By the end of a quarter, MCP-driven workflows are part of the team’s daily rhythm. The CRM data becomes more useful because the access cost dropped to zero.

The Bottom Line

Model Context Protocol is the open standard that connects AI agents to external systems. For hospitality, MCP turns generic AI into specific AI grounded in real CRM data. The use cases today — natural-language queries, campaign drafting, response summarization, daily briefings, custom copilots — are practical and compounding.

SendSquared’s MCP server exposes the full CRM data model with OAuth authentication and role-based scoping. Connect any MCP-compatible client and the team gets a copilot that actually knows your guests.

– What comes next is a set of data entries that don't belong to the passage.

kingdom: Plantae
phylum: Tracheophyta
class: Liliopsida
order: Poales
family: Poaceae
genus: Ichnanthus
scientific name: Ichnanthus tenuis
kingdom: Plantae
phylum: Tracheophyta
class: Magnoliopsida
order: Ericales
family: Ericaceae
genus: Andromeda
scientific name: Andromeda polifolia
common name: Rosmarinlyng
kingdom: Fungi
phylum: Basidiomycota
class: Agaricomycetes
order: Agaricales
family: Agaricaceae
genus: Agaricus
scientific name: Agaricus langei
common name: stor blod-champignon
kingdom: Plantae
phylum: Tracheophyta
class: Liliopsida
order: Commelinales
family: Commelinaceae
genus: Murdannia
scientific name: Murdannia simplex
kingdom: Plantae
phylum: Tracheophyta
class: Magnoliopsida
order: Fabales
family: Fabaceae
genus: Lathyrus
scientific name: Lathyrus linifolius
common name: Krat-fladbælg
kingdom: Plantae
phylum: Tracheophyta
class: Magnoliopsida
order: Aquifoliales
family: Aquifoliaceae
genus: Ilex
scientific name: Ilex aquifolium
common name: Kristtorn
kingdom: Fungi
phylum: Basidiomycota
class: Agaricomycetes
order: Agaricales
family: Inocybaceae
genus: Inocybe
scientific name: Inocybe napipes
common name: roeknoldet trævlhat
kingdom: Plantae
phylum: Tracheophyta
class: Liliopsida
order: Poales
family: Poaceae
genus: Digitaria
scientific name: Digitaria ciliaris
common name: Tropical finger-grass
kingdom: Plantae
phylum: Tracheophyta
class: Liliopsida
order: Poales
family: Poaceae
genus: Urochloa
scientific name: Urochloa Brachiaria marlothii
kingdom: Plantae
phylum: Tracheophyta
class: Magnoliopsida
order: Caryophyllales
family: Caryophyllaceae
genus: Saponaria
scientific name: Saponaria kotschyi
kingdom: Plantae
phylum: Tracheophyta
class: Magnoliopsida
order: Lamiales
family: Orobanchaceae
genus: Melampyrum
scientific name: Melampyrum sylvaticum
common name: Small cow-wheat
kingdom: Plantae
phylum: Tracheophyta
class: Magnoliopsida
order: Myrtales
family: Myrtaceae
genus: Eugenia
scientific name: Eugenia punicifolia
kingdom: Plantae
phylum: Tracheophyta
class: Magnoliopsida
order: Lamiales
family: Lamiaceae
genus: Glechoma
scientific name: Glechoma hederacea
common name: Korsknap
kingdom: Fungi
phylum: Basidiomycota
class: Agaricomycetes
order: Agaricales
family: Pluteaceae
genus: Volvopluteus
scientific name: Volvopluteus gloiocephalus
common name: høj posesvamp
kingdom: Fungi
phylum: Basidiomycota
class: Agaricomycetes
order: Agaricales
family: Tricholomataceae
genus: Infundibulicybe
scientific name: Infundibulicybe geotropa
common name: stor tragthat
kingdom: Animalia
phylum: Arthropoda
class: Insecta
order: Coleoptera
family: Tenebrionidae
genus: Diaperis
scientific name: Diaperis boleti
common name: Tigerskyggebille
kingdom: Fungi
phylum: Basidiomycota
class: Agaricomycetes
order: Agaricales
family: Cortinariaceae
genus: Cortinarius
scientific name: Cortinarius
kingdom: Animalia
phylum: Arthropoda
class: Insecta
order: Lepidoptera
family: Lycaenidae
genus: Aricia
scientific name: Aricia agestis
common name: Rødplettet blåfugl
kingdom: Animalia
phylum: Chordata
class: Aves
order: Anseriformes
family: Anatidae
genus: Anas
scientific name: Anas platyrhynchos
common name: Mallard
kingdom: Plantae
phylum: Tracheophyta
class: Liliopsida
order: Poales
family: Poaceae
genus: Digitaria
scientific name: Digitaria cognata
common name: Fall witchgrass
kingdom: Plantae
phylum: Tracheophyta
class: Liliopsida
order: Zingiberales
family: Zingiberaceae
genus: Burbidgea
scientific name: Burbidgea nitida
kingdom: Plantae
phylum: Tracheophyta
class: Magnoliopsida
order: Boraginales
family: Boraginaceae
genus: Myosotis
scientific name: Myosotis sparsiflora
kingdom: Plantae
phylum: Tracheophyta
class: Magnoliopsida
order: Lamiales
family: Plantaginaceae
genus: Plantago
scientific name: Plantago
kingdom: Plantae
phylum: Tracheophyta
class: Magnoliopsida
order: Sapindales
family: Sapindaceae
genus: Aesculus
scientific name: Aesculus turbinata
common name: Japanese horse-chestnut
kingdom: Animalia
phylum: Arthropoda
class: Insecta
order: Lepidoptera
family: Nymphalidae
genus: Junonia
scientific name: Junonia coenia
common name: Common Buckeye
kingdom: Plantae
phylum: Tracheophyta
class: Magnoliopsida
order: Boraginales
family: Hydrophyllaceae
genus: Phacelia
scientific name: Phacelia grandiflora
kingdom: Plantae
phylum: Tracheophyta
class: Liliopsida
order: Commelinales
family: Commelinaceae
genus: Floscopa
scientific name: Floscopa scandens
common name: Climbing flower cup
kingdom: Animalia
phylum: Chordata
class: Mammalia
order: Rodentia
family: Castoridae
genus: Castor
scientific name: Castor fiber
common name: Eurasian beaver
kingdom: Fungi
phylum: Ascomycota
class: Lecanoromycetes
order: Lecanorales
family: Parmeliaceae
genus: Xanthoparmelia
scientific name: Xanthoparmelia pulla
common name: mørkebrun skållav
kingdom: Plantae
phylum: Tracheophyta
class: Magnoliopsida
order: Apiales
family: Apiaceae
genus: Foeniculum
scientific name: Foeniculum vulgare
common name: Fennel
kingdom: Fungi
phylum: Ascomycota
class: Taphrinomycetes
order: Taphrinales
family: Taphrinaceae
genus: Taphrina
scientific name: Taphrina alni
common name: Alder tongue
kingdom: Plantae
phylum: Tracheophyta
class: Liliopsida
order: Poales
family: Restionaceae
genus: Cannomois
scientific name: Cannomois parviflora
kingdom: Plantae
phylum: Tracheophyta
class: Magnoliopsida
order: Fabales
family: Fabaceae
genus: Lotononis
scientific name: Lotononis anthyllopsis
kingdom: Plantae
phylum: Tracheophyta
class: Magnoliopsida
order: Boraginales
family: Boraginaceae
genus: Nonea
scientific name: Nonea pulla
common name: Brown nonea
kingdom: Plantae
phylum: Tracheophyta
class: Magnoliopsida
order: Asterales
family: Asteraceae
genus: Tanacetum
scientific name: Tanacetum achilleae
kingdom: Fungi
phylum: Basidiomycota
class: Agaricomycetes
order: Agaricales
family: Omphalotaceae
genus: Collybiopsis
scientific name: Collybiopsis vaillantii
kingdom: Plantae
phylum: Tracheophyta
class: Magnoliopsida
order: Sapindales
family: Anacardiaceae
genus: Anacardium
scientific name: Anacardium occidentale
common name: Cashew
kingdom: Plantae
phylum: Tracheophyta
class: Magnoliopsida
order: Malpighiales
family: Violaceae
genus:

Want to see MCP running on real hospitality data? Explore the external AI agents integration or book a demo →


See also: hotel messaging across every channel — the unified inbox plus the messaging stack that powers it (SMS, WhatsApp, Airbnb, email, voice) with one guest profile per contact.

Frequently Asked Questions

What is the Model Context Protocol?

MCP is an open standard, originally introduced by Anthropic, that lets large language models like Claude and ChatGPT connect to external systems through a common interface. Think of it as USB-C for AI agents.

How does MCP relate to hospitality?

It lets external AI agents query and act on your CRM data. A property manager can ask Claude in natural language for guest insights, segmentation, or campaign drafts and the response is grounded in real CRM data.

Is MCP secure?

MCP supports authentication and scoped permissions. SendSquared's MCP server uses OAuth and respects the same role-based access controls as the web app. The agent only sees what the user has permission to see.

Do I need to be a developer to use this?

No. End users connect Claude or another MCP-compatible client to SendSquared once and then ask questions in plain English. Developers build custom copilots on the same protocol when they need deeper workflows.

What can I actually do with it today?

Natural-language CRM queries (lifetime value lookups, segment counts, recent feedback summaries), campaign draft generation grounded in real guest data, and custom internal copilots for ops and revenue teams.